Some architectures have a "count leading zeros" instruction. For example, on ARM:
MOV R0,#0x80 # load R0 with (binary) 10000000
CLZ R1,R0 # R1 = number of leading zeros in R0, i.e. 7
This is O(1).
Or you can write:
while ((a >>= 1) > 0) b++;
This is O(1). One could imagine this to be expanded to:
b = (((a >> 1) > 0) ? 1 : 0) + (((a >> 2) > 0) ? 1 : 0) + ... + (((a >> 31) > 0) ? 1 : 0);
With a complier optimization, that once (a >> x) > 0) returns false, rest won't be calculated. Also comparing with 0 is faster then any other comparison. Also:
, where k is maximum of 32 and g is 1.
Reference: Big O notation
But in case you where using BigInteger, then my code example would look like:
int b = 0;
String numberS = "306180206916083902309240650087602475282639486413"
+ "866622577088471913520022894784390350900738050555138105"
+ "234536857820245071373614031482942161565170086143298589"
+ "738273508330367307539078392896587187265470464";
BigInteger a = new BigInteger(numberS);
while ((a = a.shiftRight(1)).compareTo(BigInteger.ZERO) > 0) b++;
System.out.println("b is: " + b);
If a is a double rather than an int then it will be represented as mantissa and exponent. The exponent is the part you are looking for, as this is the logarithm of the number.
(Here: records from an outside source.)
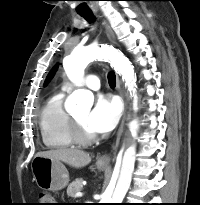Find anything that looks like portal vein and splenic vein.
<instances>
[{"label":"portal vein and splenic vein","mask_w":200,"mask_h":205,"mask_svg":"<svg viewBox=\"0 0 200 205\" xmlns=\"http://www.w3.org/2000/svg\"><path fill=\"white\" fill-rule=\"evenodd\" d=\"M83 196V193H81V192H77L76 194H75V197H82Z\"/></svg>","instance_id":"portal-vein-and-splenic-vein-1"}]
</instances>
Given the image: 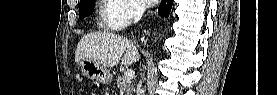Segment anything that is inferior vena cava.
<instances>
[{"instance_id": "inferior-vena-cava-1", "label": "inferior vena cava", "mask_w": 277, "mask_h": 95, "mask_svg": "<svg viewBox=\"0 0 277 95\" xmlns=\"http://www.w3.org/2000/svg\"><path fill=\"white\" fill-rule=\"evenodd\" d=\"M145 8L142 5H136L134 9V23H137L143 16ZM137 95H144L143 90H138Z\"/></svg>"}]
</instances>
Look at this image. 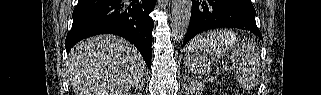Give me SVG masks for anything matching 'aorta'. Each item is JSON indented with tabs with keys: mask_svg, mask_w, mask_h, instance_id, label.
Here are the masks:
<instances>
[{
	"mask_svg": "<svg viewBox=\"0 0 321 95\" xmlns=\"http://www.w3.org/2000/svg\"><path fill=\"white\" fill-rule=\"evenodd\" d=\"M191 0H172V36L176 41L182 40L187 32L191 18Z\"/></svg>",
	"mask_w": 321,
	"mask_h": 95,
	"instance_id": "obj_1",
	"label": "aorta"
}]
</instances>
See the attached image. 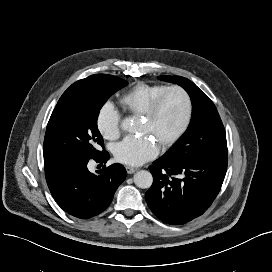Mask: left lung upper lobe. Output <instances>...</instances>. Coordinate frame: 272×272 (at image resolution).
I'll return each instance as SVG.
<instances>
[{"instance_id": "1", "label": "left lung upper lobe", "mask_w": 272, "mask_h": 272, "mask_svg": "<svg viewBox=\"0 0 272 272\" xmlns=\"http://www.w3.org/2000/svg\"><path fill=\"white\" fill-rule=\"evenodd\" d=\"M158 78L182 86L190 95L193 106L189 128L163 157L196 159L227 155L225 129L213 102L187 78L180 76Z\"/></svg>"}]
</instances>
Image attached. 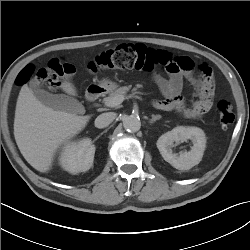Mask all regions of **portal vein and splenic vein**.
I'll return each instance as SVG.
<instances>
[{
  "instance_id": "18ae733b",
  "label": "portal vein and splenic vein",
  "mask_w": 250,
  "mask_h": 250,
  "mask_svg": "<svg viewBox=\"0 0 250 250\" xmlns=\"http://www.w3.org/2000/svg\"><path fill=\"white\" fill-rule=\"evenodd\" d=\"M125 100L124 96H116L114 98H112L111 100H109L106 104V106L108 107H116L118 105H120L123 101Z\"/></svg>"
}]
</instances>
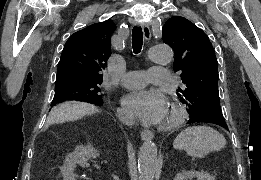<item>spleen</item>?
Returning a JSON list of instances; mask_svg holds the SVG:
<instances>
[{
  "instance_id": "spleen-1",
  "label": "spleen",
  "mask_w": 261,
  "mask_h": 180,
  "mask_svg": "<svg viewBox=\"0 0 261 180\" xmlns=\"http://www.w3.org/2000/svg\"><path fill=\"white\" fill-rule=\"evenodd\" d=\"M180 148L191 158H206L210 152H221L226 148L223 134L209 126L185 128L177 138Z\"/></svg>"
}]
</instances>
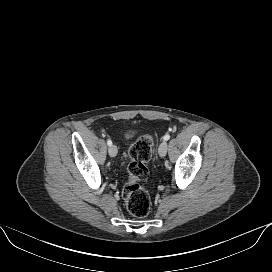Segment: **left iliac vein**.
I'll use <instances>...</instances> for the list:
<instances>
[{"mask_svg": "<svg viewBox=\"0 0 272 272\" xmlns=\"http://www.w3.org/2000/svg\"><path fill=\"white\" fill-rule=\"evenodd\" d=\"M167 150H168V144L166 141H163L158 148V153L160 157H164L167 153Z\"/></svg>", "mask_w": 272, "mask_h": 272, "instance_id": "left-iliac-vein-1", "label": "left iliac vein"}]
</instances>
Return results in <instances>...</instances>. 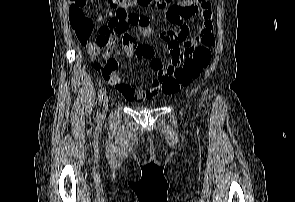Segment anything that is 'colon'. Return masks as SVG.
<instances>
[{
	"label": "colon",
	"instance_id": "obj_1",
	"mask_svg": "<svg viewBox=\"0 0 295 202\" xmlns=\"http://www.w3.org/2000/svg\"><path fill=\"white\" fill-rule=\"evenodd\" d=\"M115 9V19L120 21L122 28L137 25V15L127 11L129 5L163 6V0H110ZM71 23L76 37L85 46L97 45L100 42L99 29H96L92 19L79 9H71ZM215 45V37L211 32H203L193 48L183 51L175 62L167 65L157 78L152 80L150 87L154 91L174 94L181 87L188 86L198 78L211 61V49ZM100 69V68H99ZM104 73V72H103ZM109 76V75H107Z\"/></svg>",
	"mask_w": 295,
	"mask_h": 202
}]
</instances>
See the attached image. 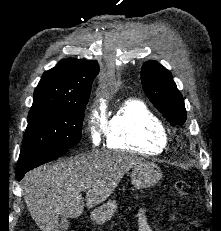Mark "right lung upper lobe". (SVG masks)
<instances>
[{"label":"right lung upper lobe","instance_id":"right-lung-upper-lobe-1","mask_svg":"<svg viewBox=\"0 0 221 231\" xmlns=\"http://www.w3.org/2000/svg\"><path fill=\"white\" fill-rule=\"evenodd\" d=\"M99 72L96 61L67 59L46 71L34 91L33 107L89 100Z\"/></svg>","mask_w":221,"mask_h":231}]
</instances>
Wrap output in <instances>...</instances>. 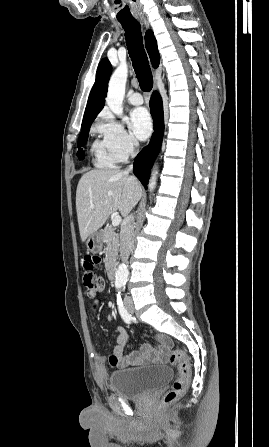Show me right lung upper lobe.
<instances>
[{
    "label": "right lung upper lobe",
    "instance_id": "cb5924a9",
    "mask_svg": "<svg viewBox=\"0 0 269 447\" xmlns=\"http://www.w3.org/2000/svg\"><path fill=\"white\" fill-rule=\"evenodd\" d=\"M145 44L153 66L157 67L159 65L160 55L157 49L156 39L151 30H148L145 34ZM111 73L112 67L109 60L107 58L102 59L97 69L95 84L89 95L82 126L92 123L104 107L105 95Z\"/></svg>",
    "mask_w": 269,
    "mask_h": 447
}]
</instances>
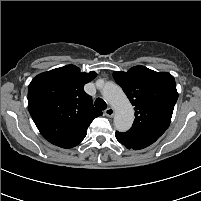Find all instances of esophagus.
<instances>
[{
	"instance_id": "obj_1",
	"label": "esophagus",
	"mask_w": 201,
	"mask_h": 201,
	"mask_svg": "<svg viewBox=\"0 0 201 201\" xmlns=\"http://www.w3.org/2000/svg\"><path fill=\"white\" fill-rule=\"evenodd\" d=\"M105 115L107 116V117H112L113 115H114V109L112 108V107H109V108H107L106 110H105Z\"/></svg>"
}]
</instances>
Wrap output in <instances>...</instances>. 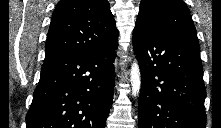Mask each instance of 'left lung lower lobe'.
Here are the masks:
<instances>
[{
  "mask_svg": "<svg viewBox=\"0 0 221 128\" xmlns=\"http://www.w3.org/2000/svg\"><path fill=\"white\" fill-rule=\"evenodd\" d=\"M133 45L142 74L139 128H205L200 50L141 28Z\"/></svg>",
  "mask_w": 221,
  "mask_h": 128,
  "instance_id": "1",
  "label": "left lung lower lobe"
}]
</instances>
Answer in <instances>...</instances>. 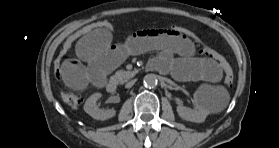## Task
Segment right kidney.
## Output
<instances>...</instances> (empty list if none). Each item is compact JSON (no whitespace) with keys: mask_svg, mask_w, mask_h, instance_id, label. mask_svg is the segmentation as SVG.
<instances>
[{"mask_svg":"<svg viewBox=\"0 0 279 148\" xmlns=\"http://www.w3.org/2000/svg\"><path fill=\"white\" fill-rule=\"evenodd\" d=\"M101 93L92 94L84 104V110L87 114H89L92 118L97 120H107L116 115V111L114 109H100L96 105V102L99 98H101Z\"/></svg>","mask_w":279,"mask_h":148,"instance_id":"1","label":"right kidney"}]
</instances>
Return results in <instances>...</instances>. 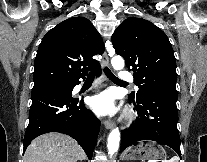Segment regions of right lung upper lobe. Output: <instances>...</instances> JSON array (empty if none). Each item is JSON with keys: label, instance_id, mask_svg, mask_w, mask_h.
Wrapping results in <instances>:
<instances>
[{"label": "right lung upper lobe", "instance_id": "cb5924a9", "mask_svg": "<svg viewBox=\"0 0 207 162\" xmlns=\"http://www.w3.org/2000/svg\"><path fill=\"white\" fill-rule=\"evenodd\" d=\"M104 52L102 38L84 17L69 18L42 39L34 63V88L64 84L85 77L99 63L92 57Z\"/></svg>", "mask_w": 207, "mask_h": 162}]
</instances>
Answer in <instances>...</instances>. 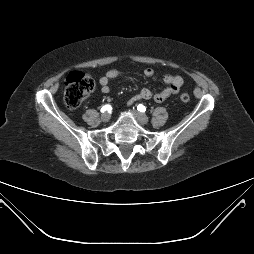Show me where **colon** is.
Listing matches in <instances>:
<instances>
[{
	"mask_svg": "<svg viewBox=\"0 0 254 254\" xmlns=\"http://www.w3.org/2000/svg\"><path fill=\"white\" fill-rule=\"evenodd\" d=\"M94 87L95 82L90 74L79 71L70 73L64 83L65 105L70 109L78 108L91 94ZM180 100L187 103L190 97L187 93H182L180 95Z\"/></svg>",
	"mask_w": 254,
	"mask_h": 254,
	"instance_id": "1",
	"label": "colon"
}]
</instances>
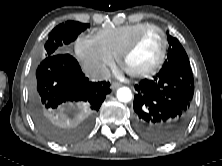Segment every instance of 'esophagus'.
<instances>
[{"instance_id": "34e87169", "label": "esophagus", "mask_w": 222, "mask_h": 166, "mask_svg": "<svg viewBox=\"0 0 222 166\" xmlns=\"http://www.w3.org/2000/svg\"><path fill=\"white\" fill-rule=\"evenodd\" d=\"M120 86H121V85H120L119 83H115V82L111 84V88H112L113 90L118 89Z\"/></svg>"}]
</instances>
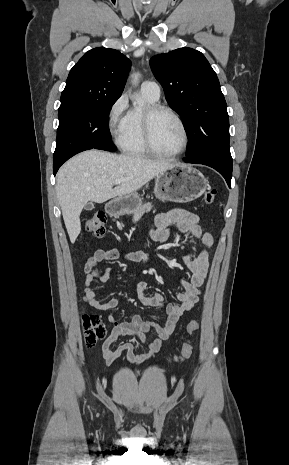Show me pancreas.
<instances>
[{
    "label": "pancreas",
    "instance_id": "obj_1",
    "mask_svg": "<svg viewBox=\"0 0 289 465\" xmlns=\"http://www.w3.org/2000/svg\"><path fill=\"white\" fill-rule=\"evenodd\" d=\"M152 204L151 203H145L143 205H141L135 212H134V215H133V222H137L138 220H140V218L143 216V214L145 212H149L151 209H152Z\"/></svg>",
    "mask_w": 289,
    "mask_h": 465
}]
</instances>
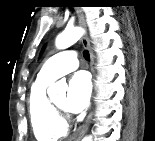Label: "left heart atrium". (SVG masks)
<instances>
[{"label": "left heart atrium", "mask_w": 155, "mask_h": 141, "mask_svg": "<svg viewBox=\"0 0 155 141\" xmlns=\"http://www.w3.org/2000/svg\"><path fill=\"white\" fill-rule=\"evenodd\" d=\"M91 95V83L85 72L76 73L69 82L65 101L66 109L71 113H80L86 109Z\"/></svg>", "instance_id": "39dd6f15"}]
</instances>
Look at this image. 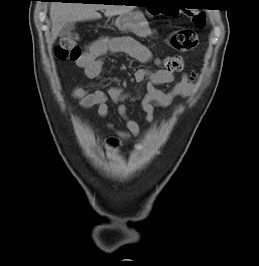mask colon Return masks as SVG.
<instances>
[{
  "mask_svg": "<svg viewBox=\"0 0 259 266\" xmlns=\"http://www.w3.org/2000/svg\"><path fill=\"white\" fill-rule=\"evenodd\" d=\"M165 15H169L163 13ZM197 29L205 27L206 19L203 14L188 12L187 14ZM76 34H68L59 40L55 48L56 57L61 60L76 61L81 57V50L77 44ZM171 46L181 52L195 49L199 44V38L192 29H181L174 32L170 37ZM159 65L166 71L177 72L183 69L184 61L180 55H171L162 58Z\"/></svg>",
  "mask_w": 259,
  "mask_h": 266,
  "instance_id": "1",
  "label": "colon"
}]
</instances>
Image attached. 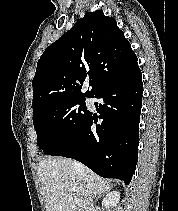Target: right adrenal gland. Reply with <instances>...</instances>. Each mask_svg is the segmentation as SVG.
Listing matches in <instances>:
<instances>
[{
	"mask_svg": "<svg viewBox=\"0 0 178 211\" xmlns=\"http://www.w3.org/2000/svg\"><path fill=\"white\" fill-rule=\"evenodd\" d=\"M102 195L103 193L98 194V196L96 197V200H98Z\"/></svg>",
	"mask_w": 178,
	"mask_h": 211,
	"instance_id": "2a0ac1e0",
	"label": "right adrenal gland"
}]
</instances>
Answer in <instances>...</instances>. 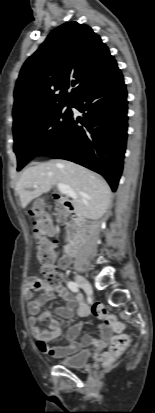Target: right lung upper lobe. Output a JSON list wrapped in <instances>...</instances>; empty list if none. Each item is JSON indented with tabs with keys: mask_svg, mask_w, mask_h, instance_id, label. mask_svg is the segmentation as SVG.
Returning a JSON list of instances; mask_svg holds the SVG:
<instances>
[{
	"mask_svg": "<svg viewBox=\"0 0 155 413\" xmlns=\"http://www.w3.org/2000/svg\"><path fill=\"white\" fill-rule=\"evenodd\" d=\"M116 67L108 47L89 26L77 22L62 24L49 34L20 71L14 91L13 124L72 103L84 88ZM70 86L73 89L67 93Z\"/></svg>",
	"mask_w": 155,
	"mask_h": 413,
	"instance_id": "obj_1",
	"label": "right lung upper lobe"
}]
</instances>
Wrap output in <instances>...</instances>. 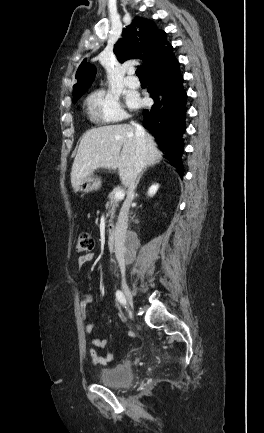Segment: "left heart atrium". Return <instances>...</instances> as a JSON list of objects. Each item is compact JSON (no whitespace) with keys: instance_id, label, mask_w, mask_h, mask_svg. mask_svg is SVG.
Returning a JSON list of instances; mask_svg holds the SVG:
<instances>
[{"instance_id":"obj_1","label":"left heart atrium","mask_w":264,"mask_h":433,"mask_svg":"<svg viewBox=\"0 0 264 433\" xmlns=\"http://www.w3.org/2000/svg\"><path fill=\"white\" fill-rule=\"evenodd\" d=\"M128 104H129L131 107H136V106H138L139 102H138V99H137V98H135V97H129V98H128Z\"/></svg>"}]
</instances>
If you can hack the binary representation then you can get the exponent out. Look up the IEEE standard to see where and how the exponent is stored.
For an integral value, if some method of getting the most significant bit position is not available then you can binary-search the bits for the upper-most 1 which is therefore O(log numbits). Doing this may well actually perform faster than converting to a double first.
In Java you can use Integer.numberOfLeadingZeros to compute the binary logarithm. It returns the number of leading zeros in the binary representation, so
floor(log2(x)) = 31 - numberOfLeadingZeros(x)
ceil(log2(x)) = 32 - numberOfLeadingZeros(x - 1)
It can't be done without testing the high bit, but most modern FPUs support log2 so all is not lost.